In Python, we can use lists to represent both stacks and queues. If data is a list, then data.pop(0) removes the first element from the list and return it, and data.pop() removes the latest element and returns it.

Class Stack:
    def __init__(self):
        self.data=[]
    def push(self, item):
        self.data.append(item)
    def pop(self):
        return self.data.pop()
    def isEmpty(self):
        return self.data is []
Class Queue:
    def __init__(self):
        self.data=[]
    def push(self, item):
        self.data.append(item)
    def pop(self):
        return self.data.pop(0)
    def isEmpty(self):
        return self.data is []

Some important properties of depth-first-search:

  • It will run forever if we do not apply pruning rule 1
  • It may run forever in an infinite domain
  • It does not necessarily find the shortest path
  • It is generally efficient in the amount of space it requires to store the agenda, which will be a constant factor times the depth of the path it is currently considering

Some important properties od breadth-first search:

  • Always returns a shortest(least number of steps) path to a goal state, if a goal state exists in the set of states reachable from the start state
  • It may run forever if there is no solution and the domain is infinite
  • It requires more space than depth-first search
def depthFirstSearch(initialState, goalTest, actions, successor)
    agenda=Stack()
    if goalTest(initialState)
        return [(None, initialState)]
    agenda.push(SearchNode(None, initialState, None))
    visited ={initialState: True}
    while not agenda.isEmpty():
        parent=agenda.pop()
        for a in actions(parent.state):
            newS=successor(parent.state, a)
            newN=SearchNode(a, newS, parent)
            if goalTest(newS):
                return newN.path()
            elif visited.has_key(newS):
                pass
            else:
                visited[newS]=True
                agenda.push(newN)
    return None

Computational complexity

The worst-case analysis for the algorithms

Let’s establish a bit of notation:

  • b be the branching factor of the graph
  • d be the maximum depth of thr graph
  • l be the solution depth of the problem
  • n be the state space size of the graph

Depth-first search, in the worst case, will search the entire search tree.
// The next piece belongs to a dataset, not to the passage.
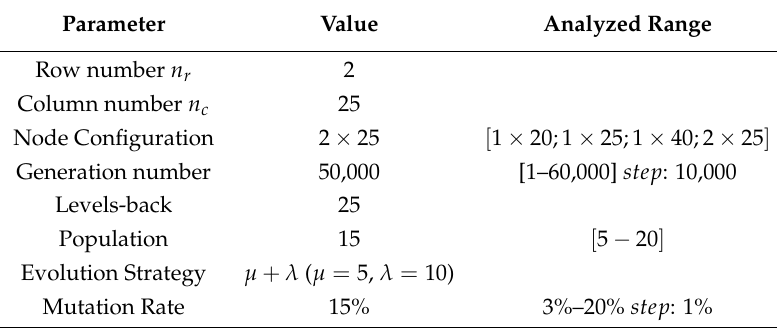
Table 2. CGP Parameters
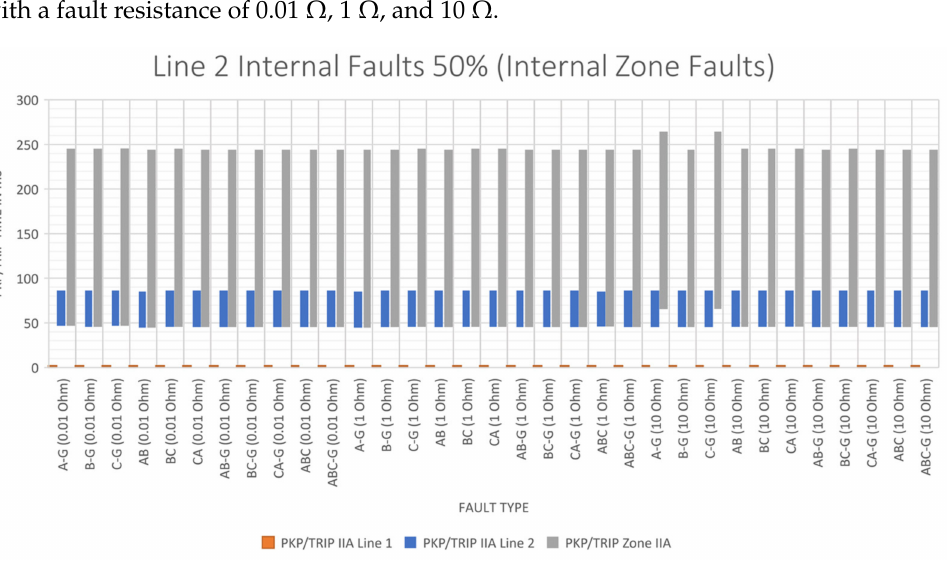
Figure 28. Internal line faults in Line 2 (50%); two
The amount of storage it needs for the agenda is only b.d

Breadth-first search, only needs to search as deep as the depth of the best solution. So, breadth-first require visiting as many as b**steps nodes(worst situation)

Priority Queue

It is a data structure with the same basic operations as stacks and queues, with two difference:

  • Items are pushed into priority queue with a numeric score, called a cost
  • When it is time to pop an item, the item in the priority queue with the least code is returned and removed from the priority queue

Uniform-cost search algorithm

  • It replace agenda with priority queue
  • Instead of testing for a goal state when we put an element into the agenda, as we did in breadth-first search, we test for a goal state when we take an element out of the agenda. This crucial, to ensure that we actually find the shortest path to a goal state.